Using the fit-or-skip ("overbooking") approach consists of three steps:

At the start of the trainer program, before the actual model training, determine the size constraints from a random sample of the input data, with hparams tweaked to the problem at hand.

sample_dataset = ...  # The input examples, not batched yet.
sample_dataset = sample_dataset.shuffle(...)  # Need a random sample.
sample_dataset = sample_dataset.map(
    tfgnn.keras.layers.ParseExample(example_input_spec))
size_constraints = tfgnn.learn_fit_or_skip_size_constraints(
    sample_dataset, per_replica_batch_size, min_nodes_per_component={...},
    success_ratio=0.99, sample_size=20000)

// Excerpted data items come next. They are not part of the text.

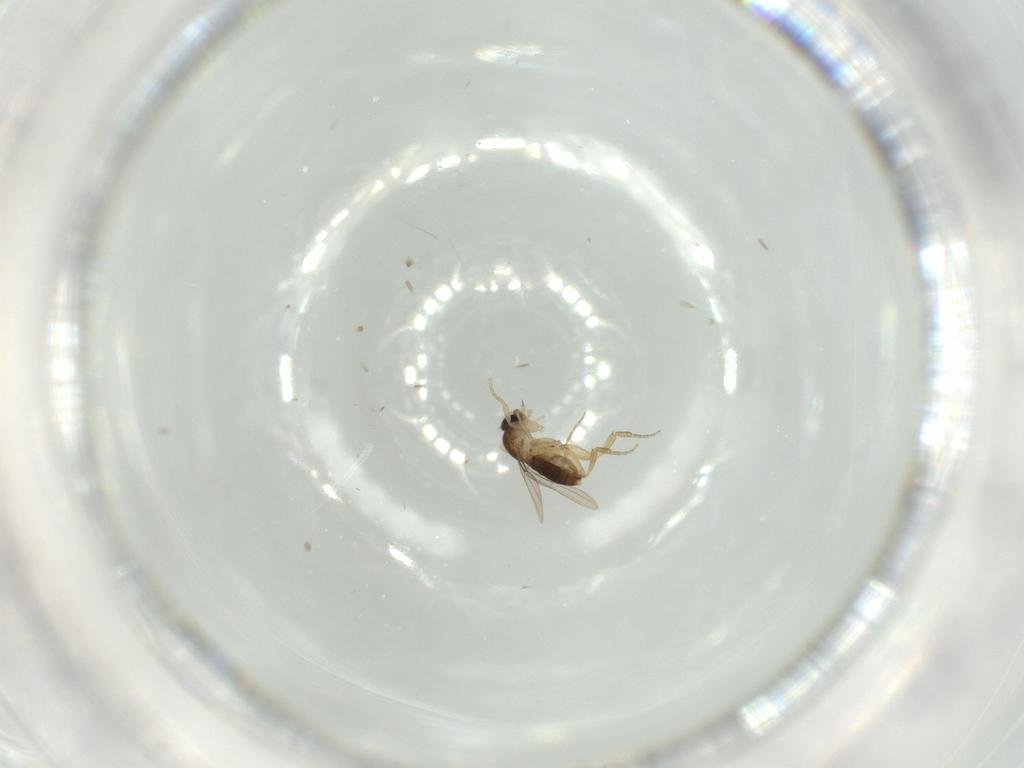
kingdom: Animalia
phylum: Arthropoda
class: Insecta
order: Diptera
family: Phoridae
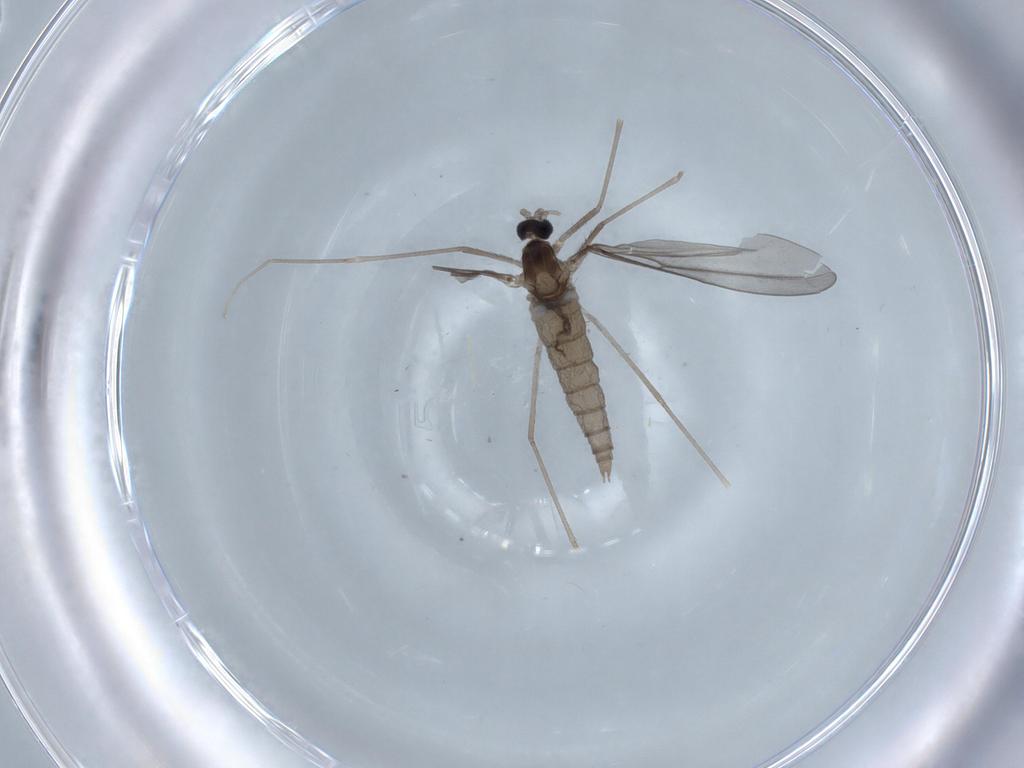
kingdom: Animalia
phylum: Arthropoda
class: Insecta
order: Diptera
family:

Extend construction of the training dataset with a filter to skip oversized batches that would fail in padding, and pad remaining batches as before, but with the tighter constraints.

def _make_dataset(input_context):
  ds = ... # As above.
  ds = ds.batch(per_replica_batch_size)
  ds = dataset.map(tfgnn.keras.layers.ParseExample(example_input_spec))
  ds = tfgnn.dataset_filter_with_summary(
      ds, functools.partial(tfgnn.satisfies_total_sizes,
                            total_sizes=size_constraints))
  # Apply preprocessing.
  preproc_input = tf.keras.layers.Input(type_spec=preproc_input_spec)  # As before.
  graph = ...  # Feature preprocessing, as before.
  graph = graph.merge_batch_to_components()  # As before.
  graph, mask = tfgnn.keras.layers.PadToTotalSizes(size_constraints)(graph)
  graph, labels = ... # Splitting the label off the *padded* tensor, as before.
  preproc_model = tf.keras.Model(preproc_input, (graph, labels, mask))
  ds = ds.map(preproc_model)
  return ds

This technique requires careful monitoring of the effects of filtering. Outdated or incorrect size_constraints could silently discard important parts of the input data. To that end, the helper function ds = tfgnn.dataset_filter_with_summary(ds, predicate) [doc] returns ds.filter(predicate), but with a side output of the removed fraction to TensorBoard. Even so, we primarily recommend this approach as a speed improvement for training, not for testing.